When we speak with experienced women leaders, many cringe when reflecting on their first leadership roles. With little support and guidance and few relatable role models, they adopted the accepted style of the time. Their clumsy attempts to mimic ‘good’ leadership traits often left them burned out or, even worse, burning bridges.
There is another way.
Self-leadership isn’t fluffy; it’s fundamental
Self-leadership boils down to recognising that you must learn to lead yourself before you can effectively lead others. That means understanding who you are and how you want to show up as a leader – and taking responsibility for getting there. In an increasingly complex world, the practice is starting to get attention.
Many leadership development programmes focus on building skills related to conflict resolution, critical thinking and managing relationships. We cover those critical skills too, but sometimes sense an eye-roll when we explain that a key pillar of the Powrsuit platform is establishing each member’s unique leadership identity.

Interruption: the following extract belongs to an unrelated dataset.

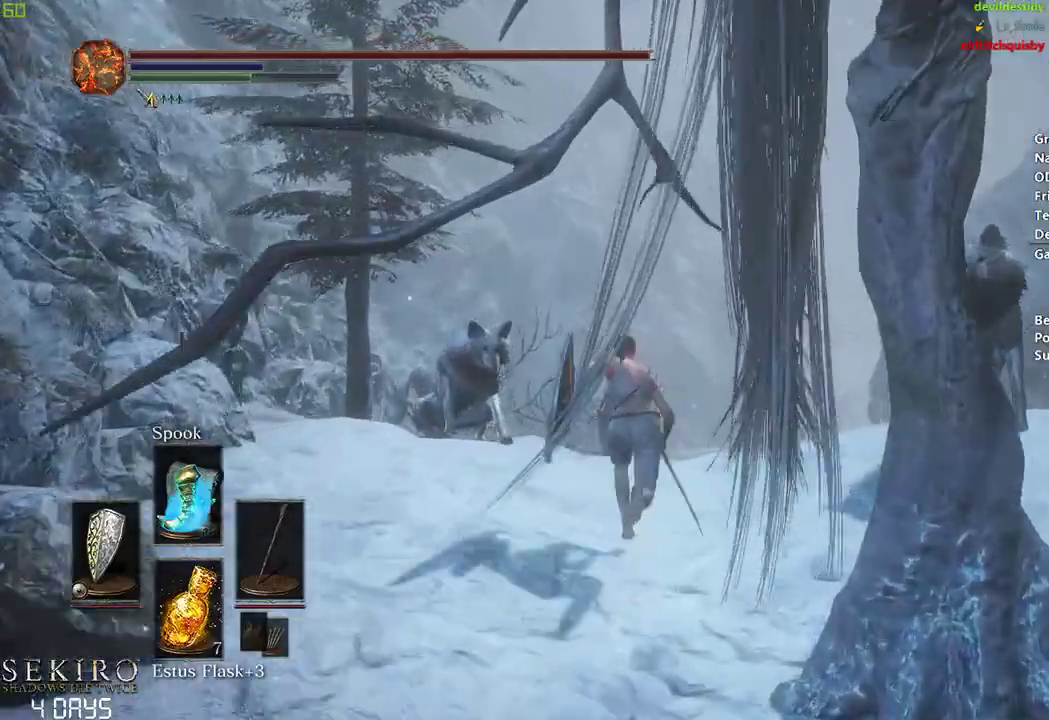
{"buttons": ["B"], "left_stick": "center", "right_stick": "center", "events": [[167, "right_stick", "down"], [450, "right_stick", "center"]]}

We get it; it sounds soft. But the building blocks of self-leadership are actually the hardest to get right – especially when there are few examples to follow.

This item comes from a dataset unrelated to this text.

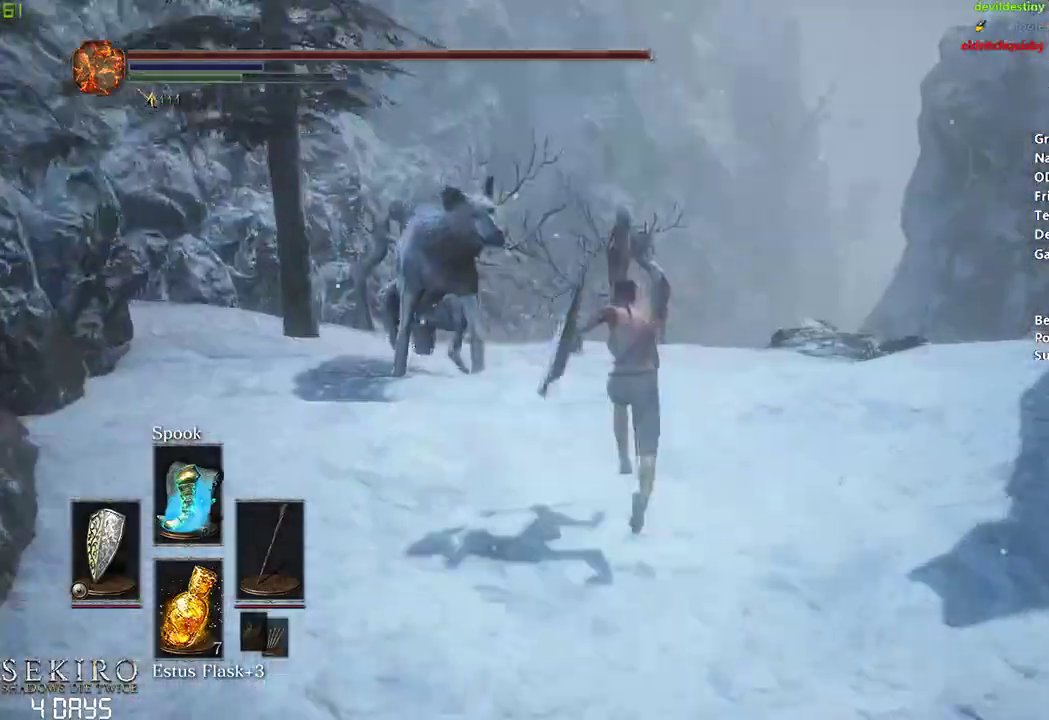
{"buttons": ["B"], "left_stick": "center", "right_stick": "center", "events": []}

Unlocking excellence: the four building blocks of self-leadership
With the gender leadership gap still refusing to budge, it’s time to break the mould and build our own. Instead of mimicking the traits we’ve grown up with, we can curate a unique and authentic leadership identity. By using these building blocks, those of us who don’t fit the mould can discover and accept ourselves as leaders, establish boundaries, and hone those strategic yeses:
Self-awareness
Being consciously aware of who you are and what makes you unique. Deeply understand and embrace your beliefs, biases and values and actively use that knowledge to guide decisions.
Ask yourself: “Can I list my core values?” “What environment brings out my best self?” “How do I think/feel/act when my fundamental needs aren’t being met?” and “Am I applying my strengths to achieve my goals?”.
Self-acceptance
Know and accept the strengths you bring to the table and those you don’t. Challenge limiting beliefs, acknowledge and outsource weaknesses, and invest in honing your value.

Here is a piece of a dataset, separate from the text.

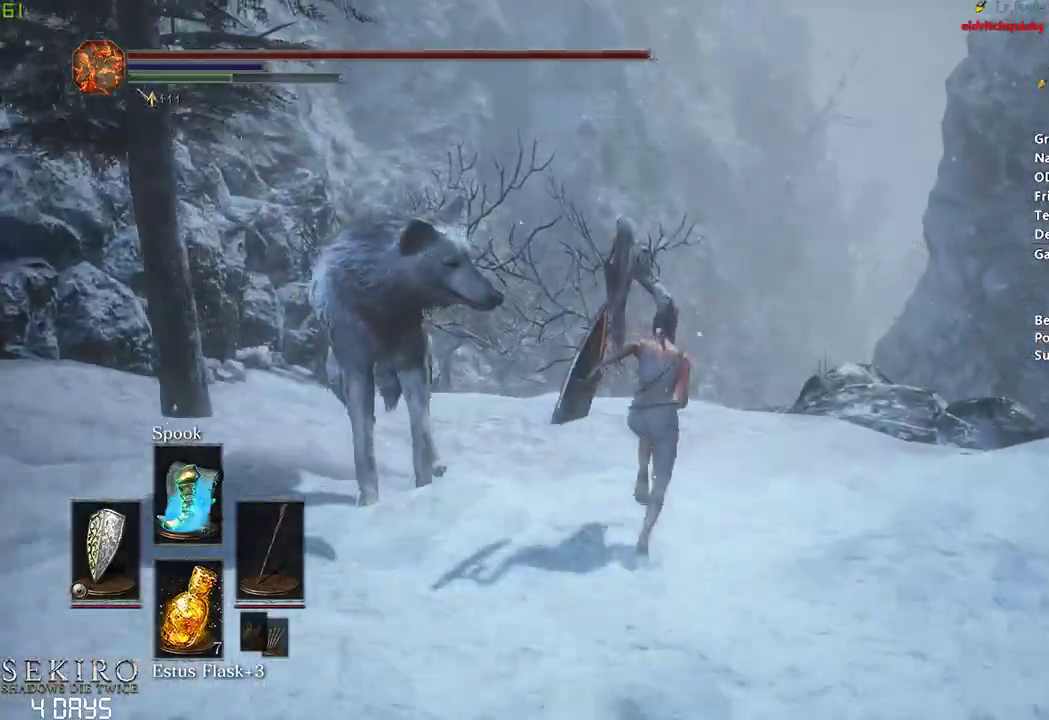
{"buttons": ["B"], "left_stick": "center", "right_stick": "center", "events": []}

Ask yourself: “What strengths make me uniquely valuable?” “What beliefs are no longer serving me?” and “What gaps do I need others to fill?”.
Self-management
Know where you want to go and establish practices to get there. Lead by example with classics like holidays, working hours and stress.
Ask yourself: “Do my words and actions align?” “Can I put some boundaries into place?” and “Am I proud of how I show up at work?”.
Self-growth
Embrace continuous self-learning; use feedback and failure to adapt and improve. Put in place good habits (and small actions!) to reflect, iterate, and progress. Recognise and influence what you can control and avoid falling into victim mode.
Ask yourself: “When was the last time I asked for feedback?” “Is the fear of failure holding me back?” and “What should I start doing to progress on my goals?”.
Foundations first!
Core leadership skills are essential. Communication, conflict management, and collaboration are required tools in the leadership toolbelt – but that toolbelt is useless until the foundations are in place.
Take action
Get out a notepad and set a timer for 30 seconds. Freewrite your answer to this question: What environments bring best out in me?